Data extracts

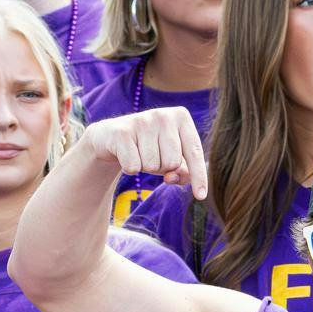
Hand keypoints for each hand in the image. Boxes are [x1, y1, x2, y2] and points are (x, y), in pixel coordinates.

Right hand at [84, 109, 207, 197]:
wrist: (111, 137)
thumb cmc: (149, 148)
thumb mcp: (171, 158)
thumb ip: (183, 172)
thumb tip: (173, 177)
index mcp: (182, 117)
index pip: (195, 152)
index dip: (199, 177)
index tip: (201, 196)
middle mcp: (163, 115)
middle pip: (172, 162)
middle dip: (162, 168)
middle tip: (151, 156)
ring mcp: (142, 120)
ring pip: (152, 165)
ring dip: (145, 167)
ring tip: (138, 154)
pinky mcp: (121, 132)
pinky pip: (133, 167)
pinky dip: (129, 168)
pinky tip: (125, 155)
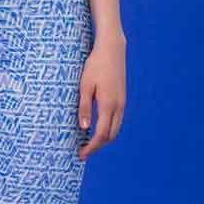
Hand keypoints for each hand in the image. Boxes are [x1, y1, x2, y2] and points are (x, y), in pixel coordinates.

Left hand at [77, 34, 126, 159]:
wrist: (112, 50)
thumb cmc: (95, 66)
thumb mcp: (85, 86)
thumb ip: (85, 108)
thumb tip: (84, 128)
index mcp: (108, 105)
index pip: (101, 134)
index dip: (92, 147)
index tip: (81, 154)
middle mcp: (118, 106)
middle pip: (111, 135)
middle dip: (98, 146)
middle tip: (83, 151)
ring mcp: (122, 102)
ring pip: (116, 129)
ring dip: (104, 138)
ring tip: (89, 142)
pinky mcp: (122, 98)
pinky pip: (117, 120)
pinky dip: (108, 129)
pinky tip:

Problem statement
Write out an exact copy of the listing, first line through the line containing "pinky tip: (125, 155)", with the pictures left out.

Output below
Hand keypoints for each hand in the image. Boxes are [x1, y1, x2, y2] and points are (x, y), in pixel coordinates.

Right hand at [84, 109, 207, 197]:
wrist: (111, 137)
thumb cmc: (149, 148)
thumb mcp: (171, 158)
thumb ip: (183, 172)
thumb tip: (173, 177)
index mcp: (182, 117)
index pip: (195, 152)
index dip: (199, 177)
index tip: (201, 196)
middle mcp: (163, 115)
middle pip: (172, 162)
middle dip: (162, 168)
middle tip: (151, 156)
ring mcp: (142, 120)
ring pip: (152, 165)
ring dip: (145, 167)
ring tip: (138, 154)
pinky mcp: (121, 132)
pinky pip: (133, 167)
pinky dip: (129, 168)
pinky tip: (125, 155)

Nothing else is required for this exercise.